Ce nouveau médium a fait de cette élite une aristocratie baignant dans ses conforts. Les intellectuels font pour chaque événement, dont ils estiment pouvoir dire quelque chose hâtivement, l'économie d'une vraie enquête sur le terrain et d'une étude historique par leurs idées et leurs mots. Ils sautent sur les nouvelles car elles sont les occasions d'entrer sur scène comme défenseur bien visible du Bien et des victimes,. Narcissisme moral qui paie bien, belles opérations de marketing.
Cette nouvelle aristocratie qui jouit des privilèges que lui offre le nouveau médium, sans n'avoir plus aucune mission auprès du peuple puisque celui-ci n'existe plus, est liée à un nouveau clergé, les médias, qui, eux, font voir aux habitants de la planète l'autre monde, désirable, autre monde qui n'est plus inaccessible dans ce monde-ci comme autrefois et avec l'ancien clergé, mais au contraire est à portée de mains si on devient son propre double consommateur relié ombilicalement à ce monde virtuel qui envahit la réalité. Nouveau clergé, ces médias, parce qu'ils mettent l'autre monde qu'ils visibilisent et font entendre à portée de connexion, à portée de contagion, et c'est ainsi qu'au niveau de l'influence ils doublent l'intellectuel. L'intellectuel devient terminal. Par ce beau coucher de soleil que leur offre la représentation. Terminal, parce que sur le terrain du réel et des faits, ils ne vont plus vraiment puisque leurs idées les immunisent contre l'inattendu, le complexe, l'étranger. Tout au plus sont-ils comme Christophe Colomb qui ne sut jamais qu'il avait découvert l'Amérique parce qu'il était persuadé que la terre sur laquelle il débarqua était Cipango ou Cathay.
Lorsque Régis Debray distingue l'intellectuel français, nous entendons qu'il se réfère à la notion de révolution. Et dans ce livre, nous commençons à entendre qu'il s'agit d'une autre révolution que la française. La révolution qu'il nous semble percevoir entre les lignes de ce livre concerne l'influence qu'un homme peut avoir sur un autre homme, la nourriture qu'il peut incarner pour un autre homme, compte tenu du fait que l'élite n'existe plus parce que ce sur quoi elle pouvait exercer son influence n'existe plus?
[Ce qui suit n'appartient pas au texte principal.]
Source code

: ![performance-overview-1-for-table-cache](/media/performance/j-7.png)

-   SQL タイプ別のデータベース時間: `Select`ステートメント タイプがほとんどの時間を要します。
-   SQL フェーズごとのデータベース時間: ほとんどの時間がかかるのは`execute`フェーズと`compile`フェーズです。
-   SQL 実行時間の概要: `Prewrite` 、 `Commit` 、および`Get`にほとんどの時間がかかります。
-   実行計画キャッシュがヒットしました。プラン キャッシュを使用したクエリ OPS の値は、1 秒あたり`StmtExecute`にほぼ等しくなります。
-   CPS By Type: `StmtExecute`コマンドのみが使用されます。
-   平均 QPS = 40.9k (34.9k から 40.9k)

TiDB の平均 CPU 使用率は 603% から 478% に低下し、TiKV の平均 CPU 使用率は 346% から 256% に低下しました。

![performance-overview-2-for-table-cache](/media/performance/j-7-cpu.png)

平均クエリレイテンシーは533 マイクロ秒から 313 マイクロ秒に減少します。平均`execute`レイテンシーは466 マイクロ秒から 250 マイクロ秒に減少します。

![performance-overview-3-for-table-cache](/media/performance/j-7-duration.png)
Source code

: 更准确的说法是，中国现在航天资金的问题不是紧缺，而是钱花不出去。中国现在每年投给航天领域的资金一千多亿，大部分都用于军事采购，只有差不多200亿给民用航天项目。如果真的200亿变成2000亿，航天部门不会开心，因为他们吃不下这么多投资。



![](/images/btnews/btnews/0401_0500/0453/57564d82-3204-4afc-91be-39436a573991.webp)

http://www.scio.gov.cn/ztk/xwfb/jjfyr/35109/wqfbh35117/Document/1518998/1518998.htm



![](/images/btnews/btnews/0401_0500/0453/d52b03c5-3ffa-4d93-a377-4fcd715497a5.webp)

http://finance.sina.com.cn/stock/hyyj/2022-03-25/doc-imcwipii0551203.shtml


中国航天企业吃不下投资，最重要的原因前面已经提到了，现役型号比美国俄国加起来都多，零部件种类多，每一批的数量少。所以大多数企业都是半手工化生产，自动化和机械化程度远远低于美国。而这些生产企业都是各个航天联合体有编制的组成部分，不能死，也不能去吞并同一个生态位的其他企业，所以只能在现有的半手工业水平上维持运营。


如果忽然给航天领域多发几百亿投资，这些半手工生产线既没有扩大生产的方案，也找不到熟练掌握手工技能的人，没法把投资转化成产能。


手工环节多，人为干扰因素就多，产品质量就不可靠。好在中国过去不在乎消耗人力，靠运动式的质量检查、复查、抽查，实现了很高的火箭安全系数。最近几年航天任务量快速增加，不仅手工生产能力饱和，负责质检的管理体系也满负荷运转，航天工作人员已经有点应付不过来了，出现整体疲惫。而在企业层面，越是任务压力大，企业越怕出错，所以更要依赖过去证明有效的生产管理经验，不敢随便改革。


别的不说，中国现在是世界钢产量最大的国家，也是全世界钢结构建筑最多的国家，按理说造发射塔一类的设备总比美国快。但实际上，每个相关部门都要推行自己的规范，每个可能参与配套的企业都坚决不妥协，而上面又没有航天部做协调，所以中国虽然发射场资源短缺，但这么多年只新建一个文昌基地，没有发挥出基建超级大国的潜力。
C'est donc en devenant médiologue que Régis Debray reste révolutionnaire. En mettant en lumière le pouvoir aliénant du nouveau médium. Ce n'est plus le peuple qu'il s'agit de libérer de l'Ancien Régime. Ce sont tous ces habitants de la planète asservis volontairement au monde virtuel uniformisant leur vie pa r de lucratives opérations publicitaires et de marketing qu'il s'agit d'interpeller en parlant et en apparaissant autrement, étranger non prévu, en pariant de faire écho avec l'insatisfaction que chacun de ces gentils consommateurs trouvera en lui. Régis Debray ne renonce pas à la mission.
Cette mission révolutionnaire exige un médiologue qui reconnaisse le réel pouvoir du médium d'aujourd'hui, et donc exige aussi que l'intellectuel admette qu'il n'a plus aucune influence, plus aucune raison d'être. L'ancien révolutionnaire, l'intellectuel, doit mourir, et il faut que le cercueil soit bien cloué. Régis Debray semble intimement s'étonner, et regretter, que cet intellectuel révolutionnaire ne soit pas encore mort, même si la guérilla n'en finit pas au sein de cette élite qui s'attaque et se contre-attaque.
Dans ce livre, l'intellectuel Régis Debray cloue dans le cercueil l'ancien révolutionnaire dont il déclare la mort. Ceci pour rester révolutionnaire.